• [Problem to solve]: The full listing needs to be output exactly.

• [Dataset entries]:
════

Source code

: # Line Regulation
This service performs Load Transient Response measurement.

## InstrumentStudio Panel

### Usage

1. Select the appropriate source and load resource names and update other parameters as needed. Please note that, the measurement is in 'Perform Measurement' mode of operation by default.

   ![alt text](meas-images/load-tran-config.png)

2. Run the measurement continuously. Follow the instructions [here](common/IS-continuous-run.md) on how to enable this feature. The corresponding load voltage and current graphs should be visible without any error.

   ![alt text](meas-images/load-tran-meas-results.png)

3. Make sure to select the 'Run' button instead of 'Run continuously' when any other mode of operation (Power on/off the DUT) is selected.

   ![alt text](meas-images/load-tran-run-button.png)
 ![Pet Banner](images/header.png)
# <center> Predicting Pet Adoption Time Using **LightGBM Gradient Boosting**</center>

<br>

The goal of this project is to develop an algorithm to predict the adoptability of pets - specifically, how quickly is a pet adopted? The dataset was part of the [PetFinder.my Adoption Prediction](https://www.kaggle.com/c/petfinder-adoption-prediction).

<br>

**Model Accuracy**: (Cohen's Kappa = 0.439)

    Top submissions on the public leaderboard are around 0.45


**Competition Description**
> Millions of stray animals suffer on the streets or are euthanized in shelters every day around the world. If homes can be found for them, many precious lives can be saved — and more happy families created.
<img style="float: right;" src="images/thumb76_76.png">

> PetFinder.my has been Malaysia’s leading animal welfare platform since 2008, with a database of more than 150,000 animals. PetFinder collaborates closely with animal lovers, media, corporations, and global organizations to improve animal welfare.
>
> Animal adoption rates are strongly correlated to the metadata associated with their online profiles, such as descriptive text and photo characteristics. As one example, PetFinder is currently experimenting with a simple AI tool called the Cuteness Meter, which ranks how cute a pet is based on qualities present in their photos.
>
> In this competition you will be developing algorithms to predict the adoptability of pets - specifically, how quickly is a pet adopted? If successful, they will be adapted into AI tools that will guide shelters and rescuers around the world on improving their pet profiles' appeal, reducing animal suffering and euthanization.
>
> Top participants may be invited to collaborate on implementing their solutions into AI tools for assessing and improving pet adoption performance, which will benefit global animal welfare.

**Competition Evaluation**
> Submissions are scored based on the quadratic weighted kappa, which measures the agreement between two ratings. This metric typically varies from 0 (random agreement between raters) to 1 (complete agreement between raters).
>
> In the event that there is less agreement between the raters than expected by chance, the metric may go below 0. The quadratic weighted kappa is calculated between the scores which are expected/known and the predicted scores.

════

• [Written solution]:
Source code

: # Line Regulation
This service performs Load Transient Response measurement.

## InstrumentStudio Panel

### Usage

1. Select the appropriate source and load resource names and update other parameters as needed. Please note that, the measurement is in 'Perform Measurement' mode of operation by default.

   ![alt text](meas-images/load-tran-config.png)

2. Run the measurement continuously. Follow the instructions [here](common/IS-continuous-run.md) on how to enable this feature. The corresponding load voltage and current graphs should be visible without any error.

   ![alt text](meas-images/load-tran-meas-results.png)

3. Make sure to select the 'Run' button instead of 'Run continuously' when any other mode of operation (Power on/off the DUT) is selected.

   ![alt text](meas-images/load-tran-run-button.png)
 ![Pet Banner](images/header.png)
# <center> Predicting Pet Adoption Time Using **LightGBM Gradient Boosting**</center>

<br>

The goal of this project is to develop an algorithm to predict the adoptability of pets - specifically, how quickly is a pet adopted? The dataset was part of the [PetFinder.my Adoption Prediction](https://www.kaggle.com/c/petfinder-adoption-prediction).

<br>

**Model Accuracy**: (Cohen's Kappa = 0.439)

    Top submissions on the public leaderboard are around 0.45


**Competition Description**
> Millions of stray animals suffer on the streets or are euthanized in shelters every day around the world. If homes can be found for them, many precious lives can be saved — and more happy families created.
<img style="float: right;" src="images/thumb76_76.png">

> PetFinder.my has been Malaysia’s leading animal welfare platform since 2008, with a database of more than 150,000 animals. PetFinder collaborates closely with animal lovers, media, corporations, and global organizations to improve animal welfare.
>
> Animal adoption rates are strongly correlated to the metadata associated with their online profiles, such as descriptive text and photo characteristics. As one example, PetFinder is currently experimenting with a simple AI tool called the Cuteness Meter, which ranks how cute a pet is based on qualities present in their photos.
>
> In this competition you will be developing algorithms to predict the adoptability of pets - specifically, how quickly is a pet adopted? If successful, they will be adapted into AI tools that will guide shelters and rescuers around the world on improving their pet profiles' appeal, reducing animal suffering and euthanization.
>
> Top participants may be invited to collaborate on implementing their solutions into AI tools for assessing and improving pet adoption performance, which will benefit global animal welfare.

**Competition Evaluation**
> Submissions are scored based on the quadratic weighted kappa, which measures the agreement between two ratings. This metric typically varies from 0 (random agreement between raters) to 1 (complete agreement between raters).
>
> In the event that there is less agreement between the raters than expected by chance, the metric may go below 0. The quadratic weighted kappa is calculated between the scores which are expected/known and the predicted scores.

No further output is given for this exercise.